Similarly, Poe’s endings of several other stories were disappointing, especially when everything ended up okay, such as in “The Pit and the Pendulum,” “Eleanora,” and “Man of the Crowd.” In each case, I was expecting a ghastlier and thus more intriguing ending. I wanted Eleanora’s ghost to wreak havoc on the narrator’s new marriage since he hadn’t kept his vow to her, or for a violent confrontation to take place with the old man the narrator had been following in “Man of the Crowd.”

I certainly wasn’t expecting the deus ex machina in “The Pit and the Pendulum,” which felt extremely unlikely, though the in-the-moment action of the advancing pendulum was frightening. I greatly preferred the endings of “The Masque of the Red Death,” “The Black Cat,” “The Tell-Tale Heart,” “Berenice,” and “Hop-Frog,” where actions had consequences and no one came to save the day. In most short stories with happy endings, there hasn’t been enough terror or character development to justify that these should even be considered horror.

In terms of delivering an enjoyable final punch, M. R. James’s Ghost Stories of an Antiquary contrasts with many other short-story collections. Despite the heavy commentary of his rambling narrator, James evokes a feeling of fright mainly in the way he plots his stories rather than through characterization, which is not strong. His characters are often flat and could be interchangeable; many are academics or other serious men who eschew spiritual leanings and are therefore quite terrorized when they have undeniable proof of an evil force, one they did not seek.

James lays the breadcrumbs for the reader so that we have clues of what to expect even though we don’t know what the execution will be. For example, in “The Ash Tree,” a woman is hanged for witchcraft after being observed meddling with a tree, and her accuser is later found dead and blackened in his bedchamber which happens to be near the tree. The only signs of his ailment are small punctures in his skin, so they suspect poison. Forty years later, the dead man’s grandson sleeps in the room and dies as well.

As readers, we know that something is foul in the tree, and we also learn that the remains of Mrs. Mothersole, the accused witch, were not found in her coffin when the graveyard was moved. It’s only at the end of the story when the townspeople see a cat looking inside the tree — and then falling into it and screaming — that they investigate for themselves. They set the tree on fire, and, after several enormous spiders crawl out, they discover the decades-old remains of a woman curled up in the hollow. Within the story, James has interconnected the elements of the plot in such a way that readers anticipate Mrs. Mothersole exacting her revenge from beyond the grave, but he only delivers the final blow — the enormous pet spiders who have been sucking her accuser and his kin dry — on the last page.

This tight plotting and fast ending work well in short horror fiction. There’s no need to tie up all the loose ends in the way of some novels that require more closure.
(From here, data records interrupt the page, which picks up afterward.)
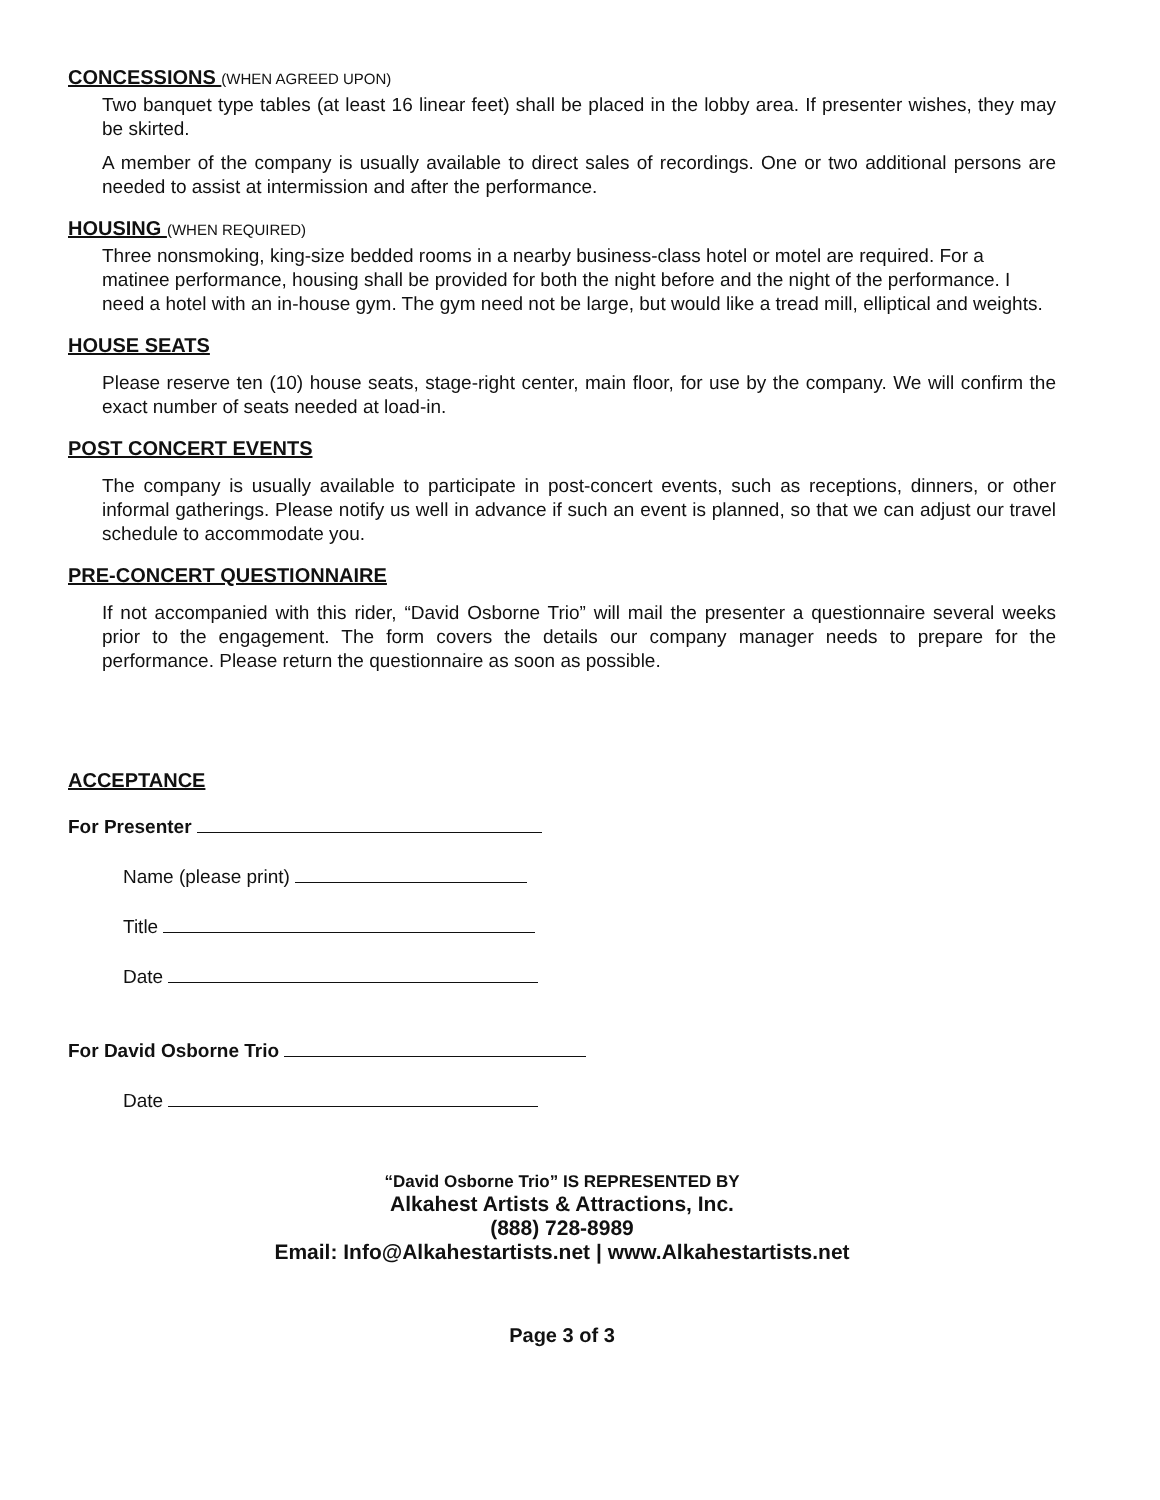CONCESSIONS (WHEN AGREED UPON)
Two banquet type tables (at least 16 linear feet) shall be placed in the lobby area. If presenter wishes, they may be skirted.
A member of the company is usually available to direct sales of recordings. One or two additional persons are needed to assist at intermission and after the performance.
HOUSING (WHEN REQUIRED)
Three nonsmoking, king-size bedded rooms in a nearby business-class hotel or motel are required. For a matinee performance, housing shall be provided for both the night before and the night of the performance. I need a hotel with an in-house gym. The gym need not be large, but would like a tread mill, elliptical and weights.
HOUSE SEATS
Please reserve ten (10) house seats, stage-right center, main floor, for use by the company. We will confirm the exact number of seats needed at load-in.
POST CONCERT EVENTS
The company is usually available to participate in post-concert events, such as receptions, dinners, or other informal gatherings. Please notify us well in advance if such an event is planned, so that we can adjust our travel schedule to accommodate you.
PRE-CONCERT QUESTIONNAIRE
If not accompanied with this rider, “David Osborne Trio” will mail the presenter a questionnaire several weeks prior to the engagement. The form covers the details our company manager needs to prepare for the performance. Please return the questionnaire as soon as possible.
ACCEPTANCE
For Presenter
Name (please print)
Title
Date
For David Osborne Trio
Date
“David Osborne Trio” IS REPRESENTED BY
Alkahest Artists & Attractions, Inc.
(888) 728-8989
Email: Info@Alkahestartists.net | www.Alkahestartists.net
Page 3 of 3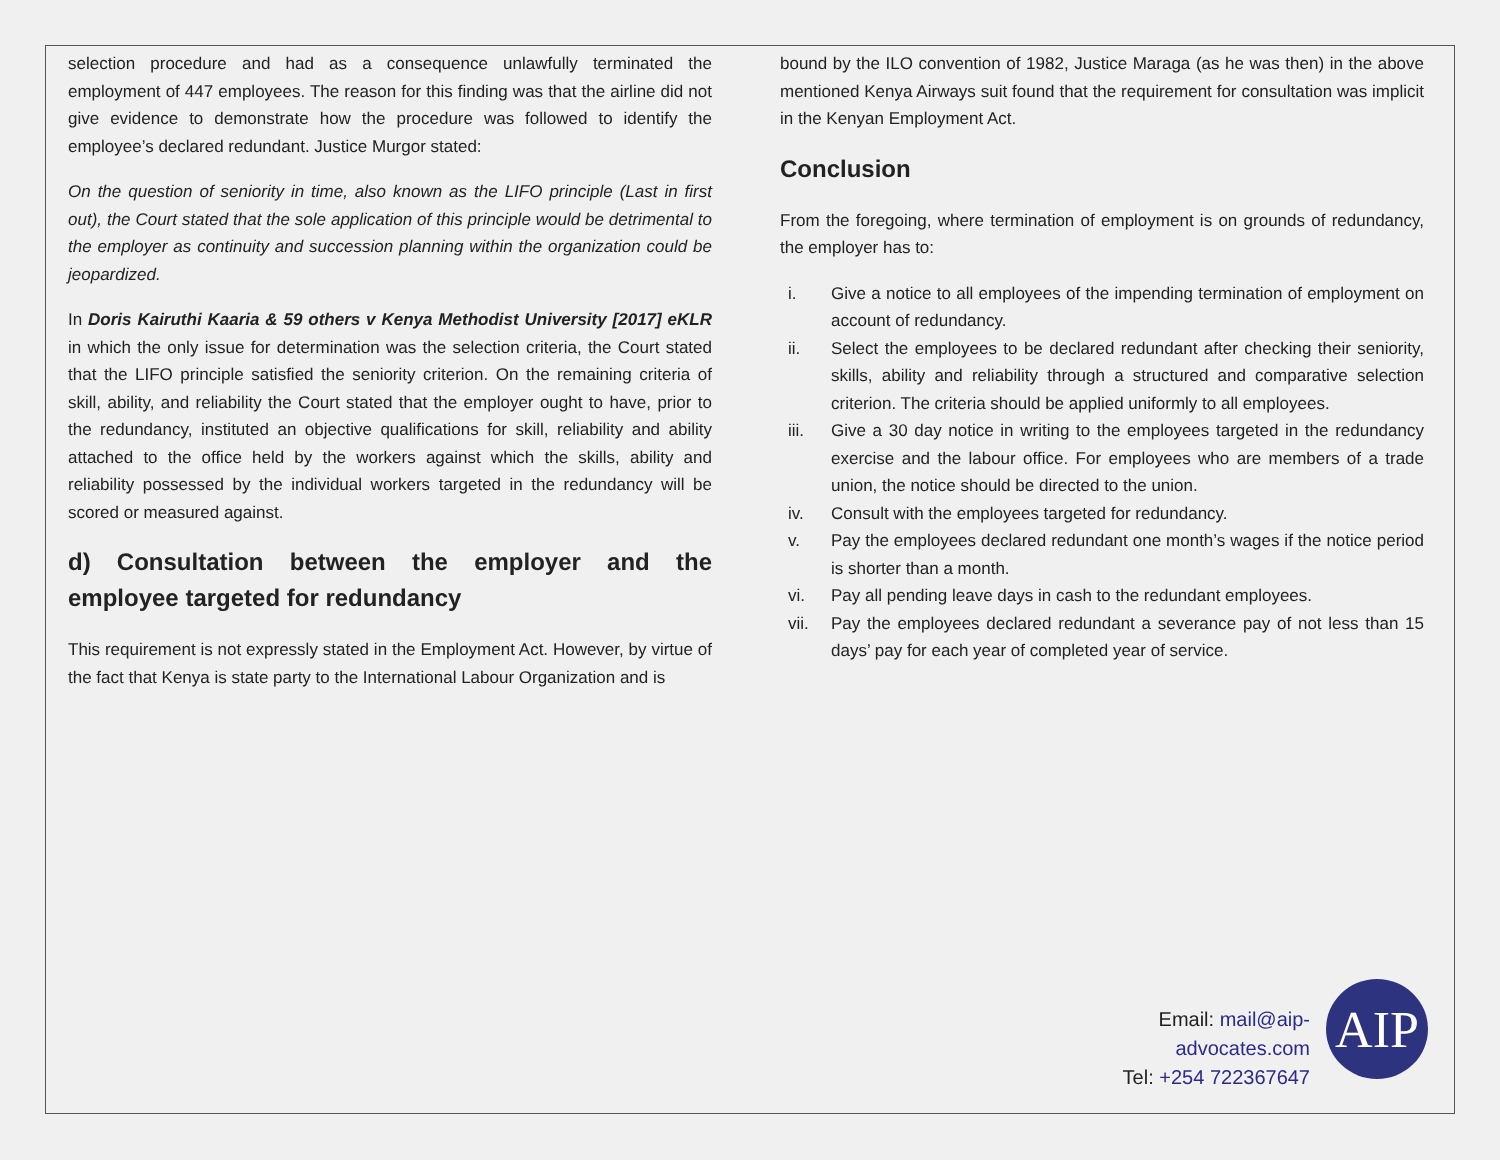selection procedure and had as a consequence unlawfully terminated the employment of 447 employees. The reason for this finding was that the airline did not give evidence to demonstrate how the procedure was followed to identify the employee’s declared redundant. Justice Murgor stated:
On the question of seniority in time, also known as the LIFO principle (Last in first out), the Court stated that the sole application of this principle would be detrimental to the employer as continuity and succession planning within the organization could be jeopardized.
In Doris Kairuthi Kaaria & 59 others v Kenya Methodist University [2017] eKLR in which the only issue for determination was the selection criteria, the Court stated that the LIFO principle satisfied the seniority criterion. On the remaining criteria of skill, ability, and reliability the Court stated that the employer ought to have, prior to the redundancy, instituted an objective qualifications for skill, reliability and ability attached to the office held by the workers against which the skills, ability and reliability possessed by the individual workers targeted in the redundancy will be scored or measured against.
d) Consultation between the employer and the employee targeted for redundancy
This requirement is not expressly stated in the Employment Act. However, by virtue of the fact that Kenya is state party to the International Labour Organization and is
bound by the ILO convention of 1982, Justice Maraga (as he was then) in the above mentioned Kenya Airways suit found that the requirement for consultation was implicit in the Kenyan Employment Act.
Conclusion
From the foregoing, where termination of employment is on grounds of redundancy, the employer has to:
i. Give a notice to all employees of the impending termination of employment on account of redundancy.
ii. Select the employees to be declared redundant after checking their seniority, skills, ability and reliability through a structured and comparative selection criterion. The criteria should be applied uniformly to all employees.
iii. Give a 30 day notice in writing to the employees targeted in the redundancy exercise and the labour office. For employees who are members of a trade union, the notice should be directed to the union.
iv. Consult with the employees targeted for redundancy.
v. Pay the employees declared redundant one month’s wages if the notice period is shorter than a month.
vi. Pay all pending leave days in cash to the redundant employees.
vii. Pay the employees declared redundant a severance pay of not less than 15 days’ pay for each year of completed year of service.
Email: mail@aip-advocates.com
Tel: +254 722367647
AIP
The climax of each story arrives, in some cases, only a paragraph or so before the close. Part of what makes James’s stories effective is the reveal at the end rather than growth or change in the characters. The ends of the stories were generally swiftly paced and gratifying.

Horror writers who negate the importance of plot will only disappoint their readers. Keeping the plot train chugging along is what holds the work together for many readers.